- _Work order_
The answer must be every line below that contains the string "commands".

- _Records shown_
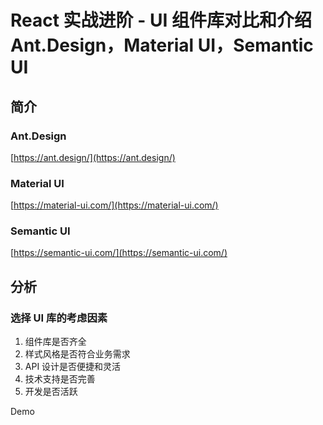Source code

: # React 实战进阶 - UI 组件库对比和介绍 Ant.Design，Material UI，Semantic UI

## 简介

### Ant.Design

[https://ant.design/](https://ant.design/)


### Material UI

[https://material-ui.com/](https://material-ui.com/)

### Semantic UI

[https://semantic-ui.com/](https://semantic-ui.com/)


## 分析

### 选择 UI 库的考虑因素

1. 组件库是否齐全
2. 样式风格是否符合业务需求
3. API 设计是否便捷和灵活
4. 技术支持是否完善
5. 开发是否活跃

Demo

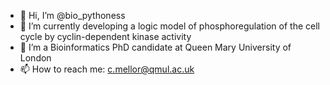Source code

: - 👋 Hi, I’m @bio_pythoness
- 👀 I’m currently developing a logic model of phosphoregulation of the cell cycle by cyclin-dependent kinase activity
- 🌱 I’m a Bioinformatics PhD candidate at Queen Mary University of London
- 📫 How to reach me: c.mellor@qmul.ac.uk
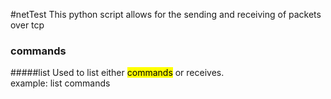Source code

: #netTest
This python script allows for the sending and receiving of packets over tcp

### commands
#####list
Used to list either <mark>commands</mark> or receives.<br/>
example: list commands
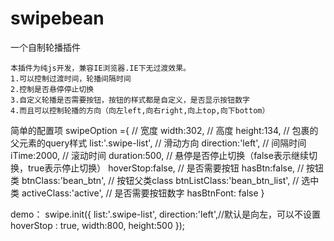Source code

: # swipebean
一个自制轮播插件
	
	本插件为纯js开发，兼容IE浏览器.IE下无过渡效果。
	1.可以控制过渡时间，轮播间隔时间
	2.控制是否悬停停止切换
	3.自定义轮播是否需要按钮，按钮的样式都是自定义，是否显示按钮数字
	4.而且可以控制轮播的方向（向左left,向右right,向上top,向下bottom）

简单的配置项
swipeOption ={
		// 宽度
		width:302,
		// 高度
		height:134,
		// 包裹的父元素的query样式
		list:'.swipe-list',
		// 滑动方向
		direction:'left',
		// 间隔时间
		iTime:2000,
		// 滚动时间
		duration:500,
		// 悬停是否停止切换（false表示继续切换，true表示停止切换）
		hoverStop:false,
		// 是否需要按钮
		hasBtn:false,
		// 按钮类
		btnClass:'bean_btn',
		// 按钮父类class
		btnListClass:'bean_btn_list',
		// 选中类
		activeClass:'active',
		// 是否需要按钮数字
		hasBtnFont: false
	}

demo：
    swipe.init({
  		list:'.swipe-list',
  		direction:'left',//默认是向左，可以不设置
  		hoverStop : true,
  		width:800,
  		height:500
  	});
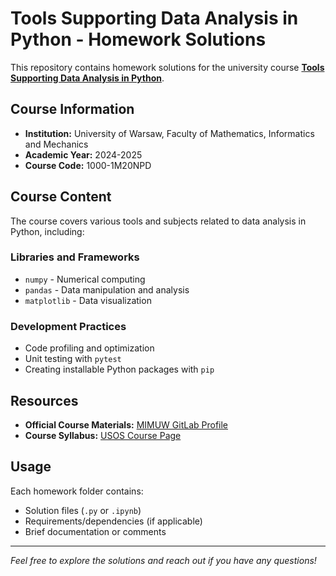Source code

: # Tools Supporting Data Analysis in Python - Homework Solutions

This repository contains homework solutions for the university course **[Tools Supporting Data Analysis in Python](https://usosweb.fuw.edu.pl/kontroler.php?_action=katalog2%2Fprzedmioty%2FpokazPrzedmiot&kod=1000-1M20NPD&lang=en)**.

## Course Information

- **Institution:** University of Warsaw, Faculty of Mathematics, Informatics and Mechanics
- **Academic Year:** 2024-2025
- **Course Code:** 1000-1M20NPD

## Course Content

The course covers various tools and subjects related to data analysis in Python, including:

### Libraries and Frameworks
- `numpy` - Numerical computing
- `pandas` - Data manipulation and analysis
- `matplotlib` - Data visualization

### Development Practices
- Code profiling and optimization
- Unit testing with `pytest`
- Creating installable Python packages with `pip`

## Resources

- **Official Course Materials:** [MIMUW GitLab Profile](https://gitlab.mimuw.edu.pl/python-tools)
- **Course Syllabus:** [USOS Course Page](https://usosweb.fuw.edu.pl/kontroler.php?_action=katalog2%2Fprzedmioty%2FpokazPrzedmiot&kod=1000-1M20NPD&lang=en)

## Usage

Each homework folder contains:
- Solution files (`.py` or `.ipynb`)
- Requirements/dependencies (if applicable)
- Brief documentation or comments

---

*Feel free to explore the solutions and reach out if you have any questions!*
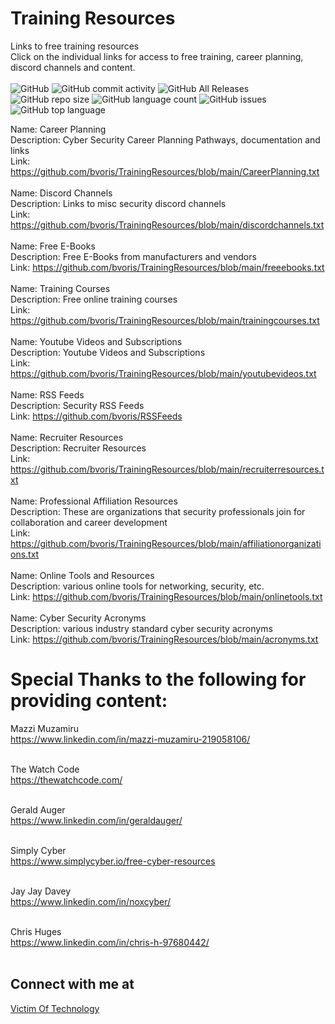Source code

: # Training Resources
Links to free training resources<BR />
Click on the individual links for access to free training, career planning, discord channels and content.<BR /><BR />
<img alt="GitHub" src="https://img.shields.io/github/license/bvoris/TrainingResources">
<img alt="GitHub commit activity" src="https://img.shields.io/github/commit-activity/m/bvoris/TrainingResources">
<img alt="GitHub All Releases" src="https://img.shields.io/github/downloads/bvoris/TrainingResources/total">
<img alt="GitHub repo size" src="https://img.shields.io/github/repo-size/bvoris/TrainingResources">
<img alt="GitHub language count" src="https://img.shields.io/github/languages/count/bvoris/TrainingResources">
<img alt="GitHub issues" src="https://img.shields.io/github/issues/bvoris/TrainingResources">
<img alt="GitHub top language" src="https://img.shields.io/github/languages/top/bvoris/TrainingResources">
 

Name: Career Planning<BR />
Description: Cyber Security Career Planning Pathways, documentation and links<BR />
Link: https://github.com/bvoris/TrainingResources/blob/main/CareerPlanning.txt<BR /><BR />
Name: Discord Channels<BR />
Description: Links to misc security discord channels<BR />
Link: https://github.com/bvoris/TrainingResources/blob/main/discordchannels.txt<BR /><BR />
Name: Free E-Books<BR />
Description: Free E-Books from manufacturers and vendors<BR />
Link: https://github.com/bvoris/TrainingResources/blob/main/freeebooks.txt<BR /><BR />
Name: Training Courses<BR />
Description: Free online training courses<BR />
Link: https://github.com/bvoris/TrainingResources/blob/main/trainingcourses.txt<BR /><BR />
Name: Youtube Videos and Subscriptions<BR />
Description: Youtube Videos and Subscriptions<BR />
Link: https://github.com/bvoris/TrainingResources/blob/main/youtubevideos.txt<BR /><BR />
Name: RSS Feeds<BR />
Description: Security RSS Feeds<BR />
Link: https://github.com/bvoris/RSSFeeds<BR /><BR />
Name: Recruiter Resources<BR />
Description: Recruiter Resources<BR />
Link: https://github.com/bvoris/TrainingResources/blob/main/recruiterresources.txt<BR /><BR />
Name: Professional Affiliation Resources<BR />
Description: These are organizations that security professionals join for collaboration and career development<BR />
Link: https://github.com/bvoris/TrainingResources/blob/main/affiliationorganizations.txt<BR /><BR />
Name: Online Tools and Resources<BR />
Description: various online tools for networking, security, etc.<BR />
Link: https://github.com/bvoris/TrainingResources/blob/main/onlinetools.txt<BR /><BR />
Name: Cyber Security Acronyms<BR />
Description: various industry standard cyber security acronyms<BR />
Link:  https://github.com/bvoris/TrainingResources/blob/main/acronyms.txt

# Special Thanks to the following for providing content:<BR />

Mazzi Muzamiru<BR />
https://www.linkedin.com/in/mazzi-muzamiru-219058106/<BR /><BR />

The Watch Code<BR />
https://thewatchcode.com/<BR /><BR />

Gerald Auger<BR />
https://www.linkedin.com/in/geraldauger/<BR /><BR />

Simply Cyber<BR />
https://www.simplycyber.io/free-cyber-resources<BR /><BR />

Jay Jay Davey<BR />
https://www.linkedin.com/in/noxcyber/<BR /><BR />

Chris Huges<BR />
https://www.linkedin.com/in/chris-h-97680442/<BR /><BR />

## Connect with me at
<A HREF="https://www.victimoftechnology.com">Victim Of Technology<A />
<BR /><BR />

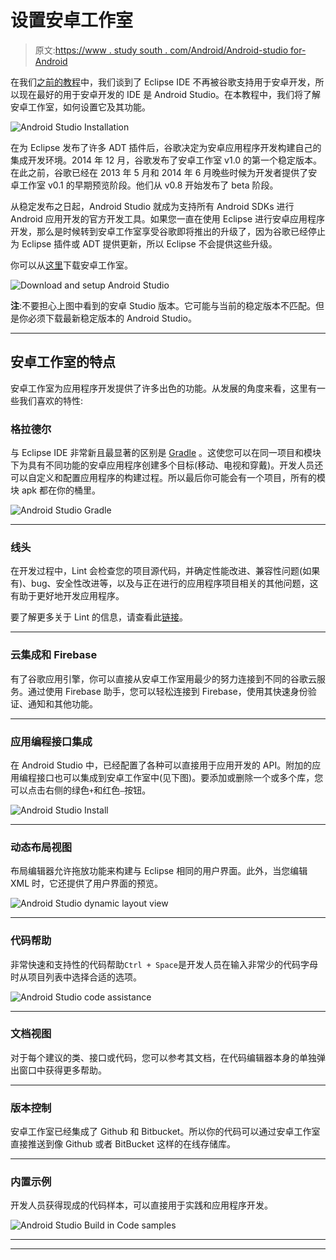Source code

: # 设置安卓工作室

> 原文:[https://www . study south . com/Android/Android-studio for-Android](https://www.studytonight.com/android/android-studio-for-android)

在我们[之前的教程](using-eclipse-for-android)中，我们谈到了 Eclipse IDE 不再被谷歌支持用于安卓开发，所以现在最好的用于安卓开发的 IDE 是 Android Studio。在本教程中，我们将了解安卓工作室，如何设置它及其功能。

![Android Studio Installation](../Images/bf24de23695cd31578ae6808f22cd744.png)

在为 Eclipse 发布了许多 ADT 插件后，谷歌决定为安卓应用程序开发构建自己的集成开发环境。2014 年 12 月，谷歌发布了安卓工作室 v1.0 的第一个稳定版本。在此之前，谷歌已经在 2013 年 5 月和 2014 年 6 月晚些时候为开发者提供了安卓工作室 v0.1 的早期预览阶段。他们从 v0.8 开始发布了 beta 阶段。

从稳定发布之日起，Android Studio 就成为支持所有 Android SDKs 进行 Android 应用开发的官方开发工具。如果您一直在使用 Eclipse 进行安卓应用程序开发，那么是时候转到安卓工作室享受谷歌即将推出的升级了，因为谷歌已经停止为 Eclipse 插件或 ADT 提供更新，所以 Eclipse 不会提供这些升级。

你可以从[这里](https://developer.android.com/studio/index.html)下载安卓工作室。

![Download and setup Android Studio](../Images/b9cc952022c01650a3edfebe1fad5f82.png)

**注**:不要担心上图中看到的安卓 Studio 版本。它可能与当前的稳定版本不匹配。但是你必须下载最新稳定版本的 Android Studio。

* * *

## 安卓工作室的特点

安卓工作室为应用程序开发提供了许多出色的功能。从发展的角度来看，这里有一些我们喜欢的特性:

### 格拉德尔

与 Eclipse IDE 非常新且最显著的区别是 [Gradle](introduction-to-gradle) 。这使您可以在同一项目和模块下为具有不同功能的安卓应用程序创建多个目标(移动、电视和穿戴)。开发人员还可以自定义和配置应用程序的构建过程。所以最后你可能会有一个项目，所有的模块 apk 都在你的桶里。

![Android Studio Gradle](../Images/917086d910119f2c49d1ae53c0706d46.png)

* * *

### 线头

在开发过程中，Lint 会检查您的项目源代码，并确定性能改进、兼容性问题(如果有)、bug、安全性改进等，以及与正在进行的应用程序项目相关的其他问题，这有助于更好地开发应用程序。

要了解更多关于 Lint 的信息，请查看此[链接](https://developer.android.com/studio/write/lint.html)。

* * *

### 云集成和 Firebase

有了谷歌应用引擎，你可以直接从安卓工作室用最少的努力连接到不同的谷歌云服务。通过使用 Firebase 助手，您可以轻松连接到 Firebase，使用其快速身份验证、通知和其他功能。

* * *

### 应用编程接口集成

在 Android Studio 中，已经配置了各种可以直接用于应用开发的 API。附加的应用编程接口也可以集成到安卓工作室中(见下图)。要添加或删除一个或多个库，您可以点击右侧的绿色`+`和红色`–`按钮。

![Android Studio Install](../Images/47c701083b2ef62fe76001edfa6f94b4.png)

* * *

### 动态布局视图

布局编辑器允许拖放功能来构建与 Eclipse 相同的用户界面。此外，当您编辑 XML 时，它还提供了用户界面的预览。

![Android Studio dynamic layout view](../Images/ed181af070f92053d46c770dbf625e52.png)

* * *

### 代码帮助

非常快速和支持性的代码帮助`Ctrl + Space`是开发人员在输入非常少的代码字母时从项目列表中选择合适的选项。

![Android Studio code assistance](../Images/521f1382796931e13777b31918a21985.png)

* * *

### 文档视图

对于每个建议的类、接口或代码，您可以参考其文档，在代码编辑器本身的单独弹出窗口中获得更多帮助。

* * *

### 版本控制

安卓工作室已经集成了 Github 和 Bitbucket。所以你的代码可以通过安卓工作室直接推送到像 Github 或者 BitBucket 这样的在线存储库。

* * *

### 内置示例

开发人员获得现成的代码样本，可以直接用于实践和应用程序开发。

![Android Studio Build in Code samples](../Images/cf1706de752a228972aa57e78d2b993c.png)

* * *

* * *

- _Output for this exercise_
### commands
Used to list either <mark>commands</mark> or receives.<br/>
example: list commands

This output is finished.